These multi-layered devices place qubits on a single chip, which is connected to a second chip known as the interposer through superconducting bonds. The interposer has readout resonators on its surface and multi-level wiring buried inside it, which delivers signals into and out of the devices.
IBM delivers its 433-qubit Osprey quantum processor. It has the largest qubit count of any IBM quantum processor, more than tripling the 127 qubits on the IBM Eagle processor unveiled in 2021. Image courtesy of Connie Zhou/IBM
This unique design creates a clear separation between qubits, readout resonators, and other circuitry, reducing microwave loss, which the qubits are very sensitive to. Ultimately, this is what allowed the researchers to pack so many qubits on a single chip to maintain good coherence.
“We developed this general structure in Eagle, a 127-qubit processor that we built last,” Dial said. “Eagle was the first integration of all these technologies, while Osprey proves that we can use them to make processors larger than anything we’ve made before. A lot of what’s new on Osprey isn’t what’s on the chip itself—which is a refinement of Eagle—but what surrounds it.”
________
Work task 1: In the passage on IBM's Osprey processor, write out the text starting with "IBM delivers its" and going on through "maintain good coherence.".
Work task 2: According to the passage on IBM's Osprey processor, what connects the chip holding the qubits to the interposer?
Work task 3: Using the passage on IBM's Osprey processor, explain why the multi-layered design allowed researchers to fit so many qubits on a single chip.

Given information:
________
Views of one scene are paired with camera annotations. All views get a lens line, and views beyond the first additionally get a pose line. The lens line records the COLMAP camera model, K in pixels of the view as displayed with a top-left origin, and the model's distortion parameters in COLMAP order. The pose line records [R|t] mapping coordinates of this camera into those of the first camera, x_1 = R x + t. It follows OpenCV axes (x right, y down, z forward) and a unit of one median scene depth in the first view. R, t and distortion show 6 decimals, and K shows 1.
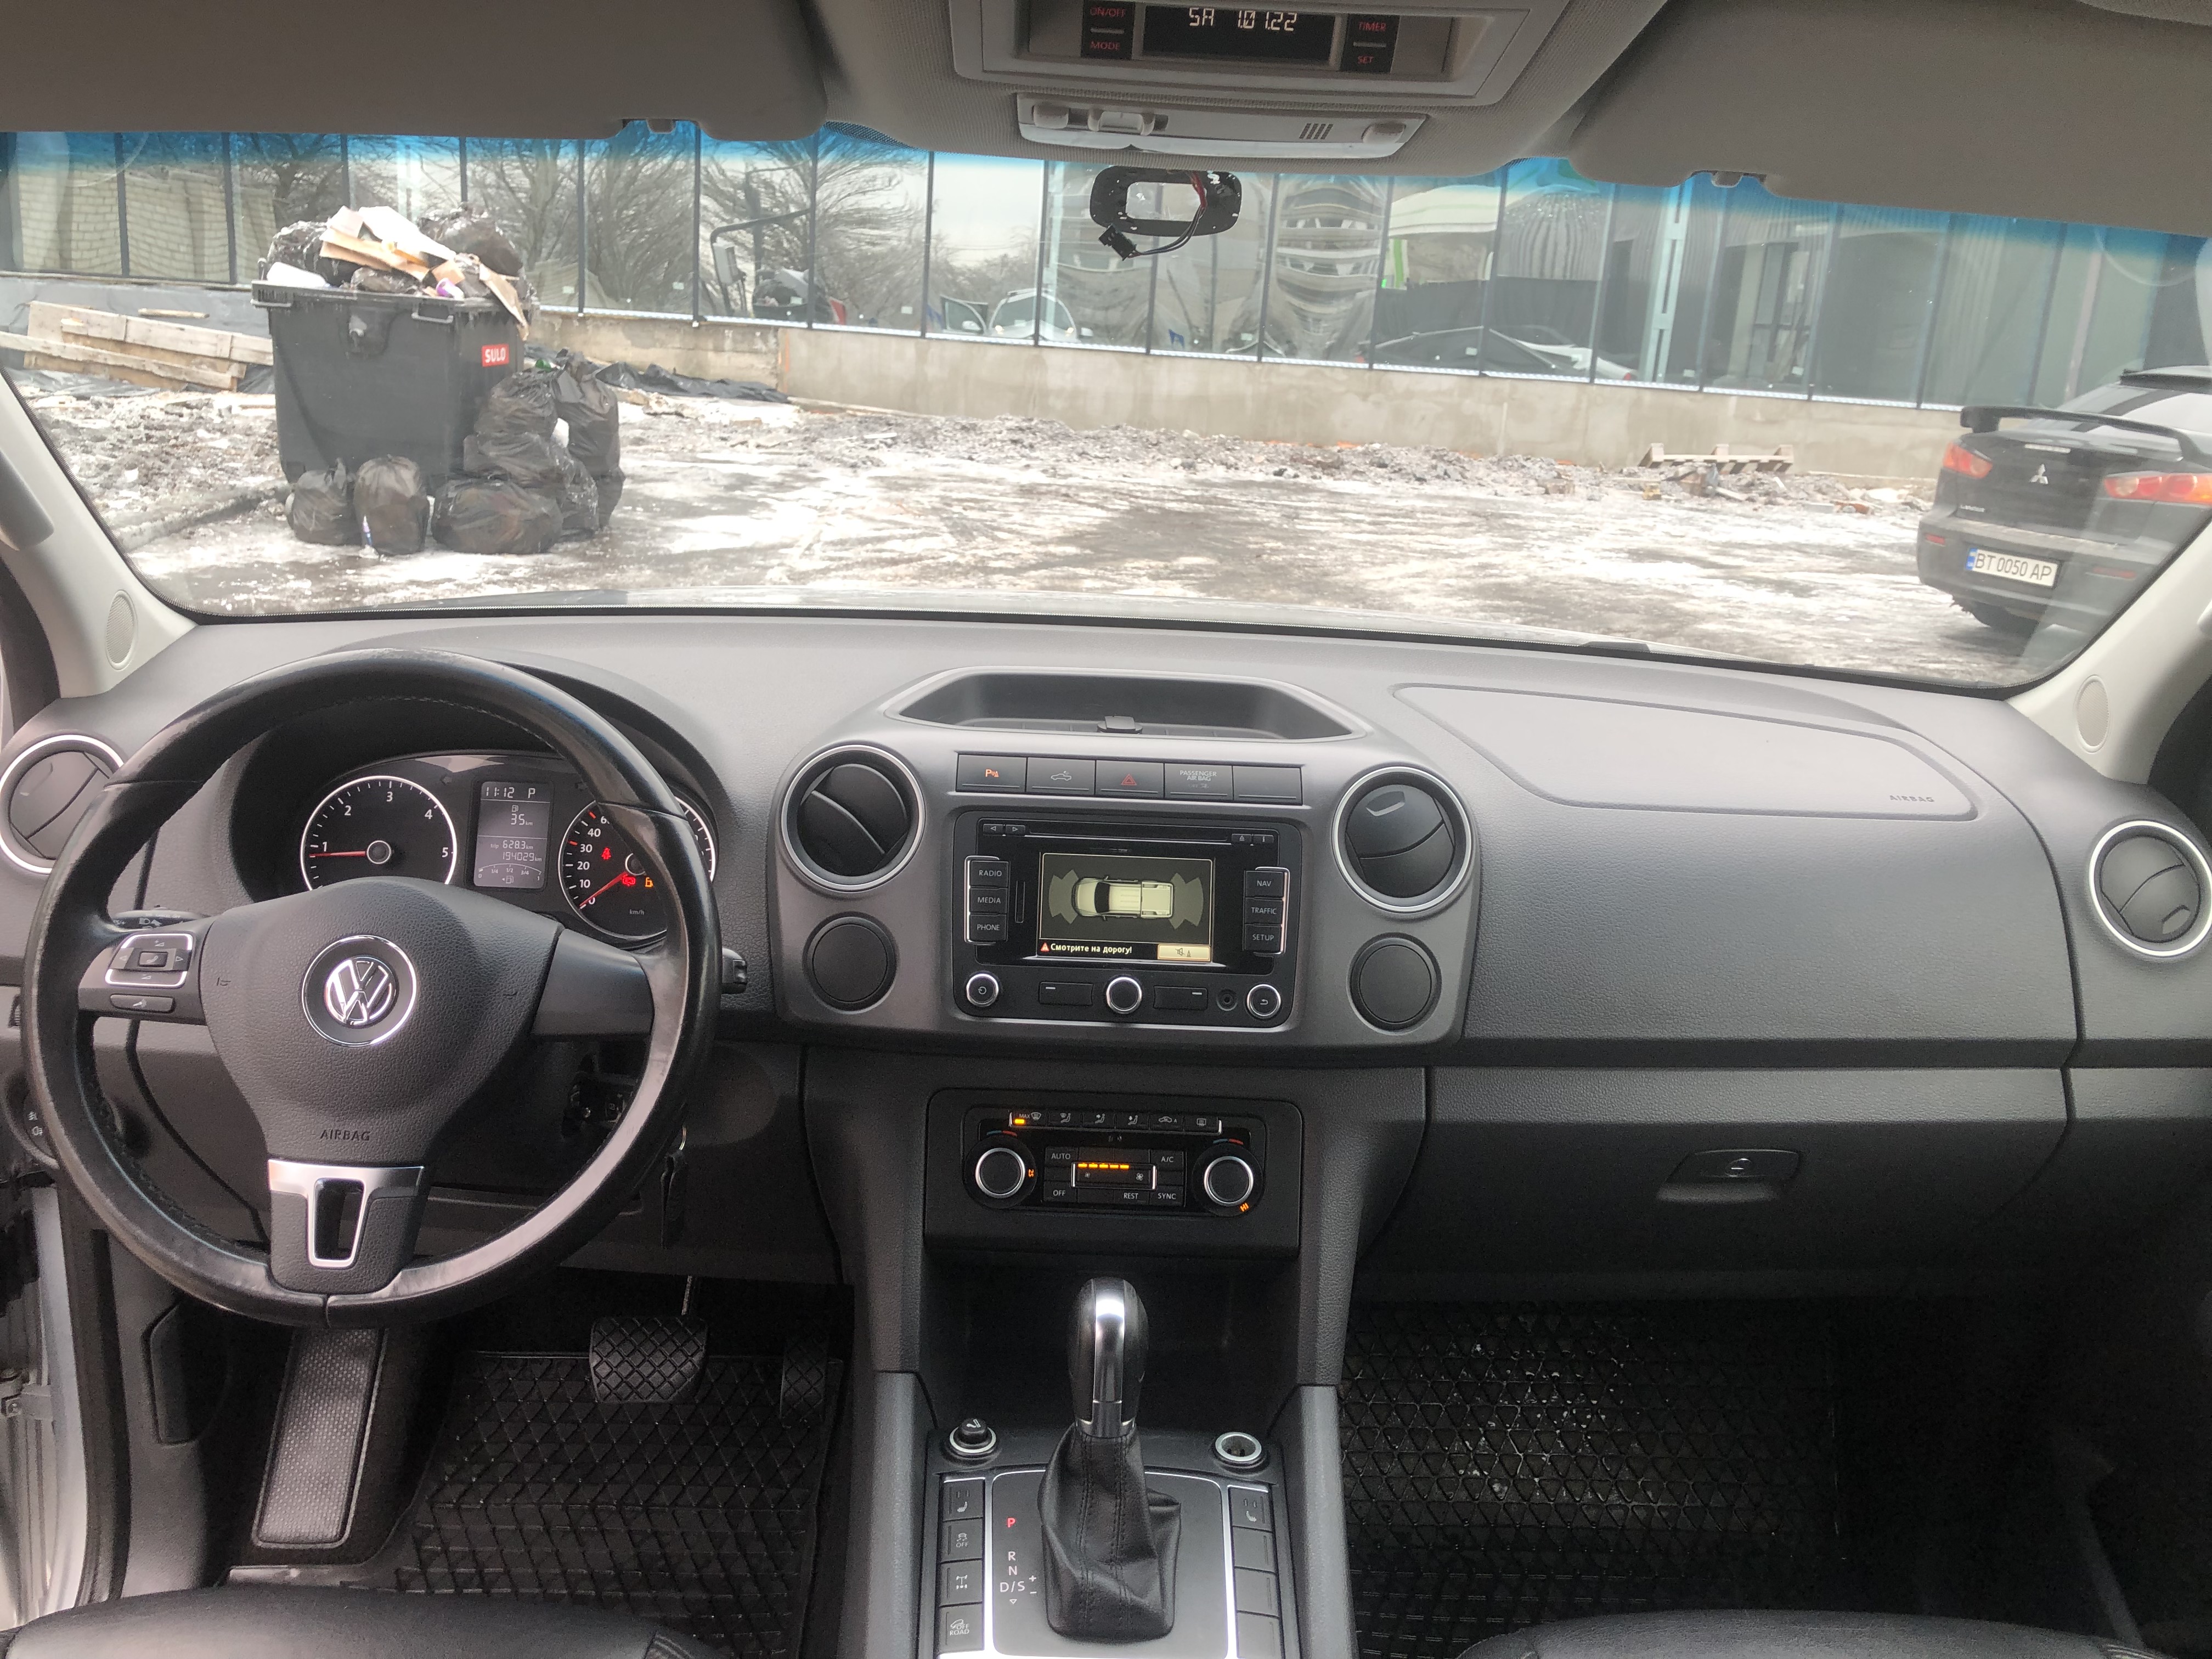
________
Reply 1:
IBM delivers its 433-qubit Osprey quantum processor. It has the largest qubit count of any IBM quantum processor, more than tripling the 127 qubits on the IBM Eagle processor unveiled in 2021. Image courtesy of Connie Zhou/IBM
This unique design creates a clear separation between qubits, readout resonators, and other circuitry, reducing microwave loss, which the qubits are very sensitive to. Ultimately, this is what allowed the researchers to pack so many qubits on a single chip to maintain good coherence.

Reply 2: Superconducting bonds connect the qubit chip to the interposer.

Reply 3: The design clearly separates the qubits, readout resonators, and other circuitry, which reduces the microwave loss that qubits are very sensitive to. This let the researchers pack many qubits onto one chip while keeping good coherence.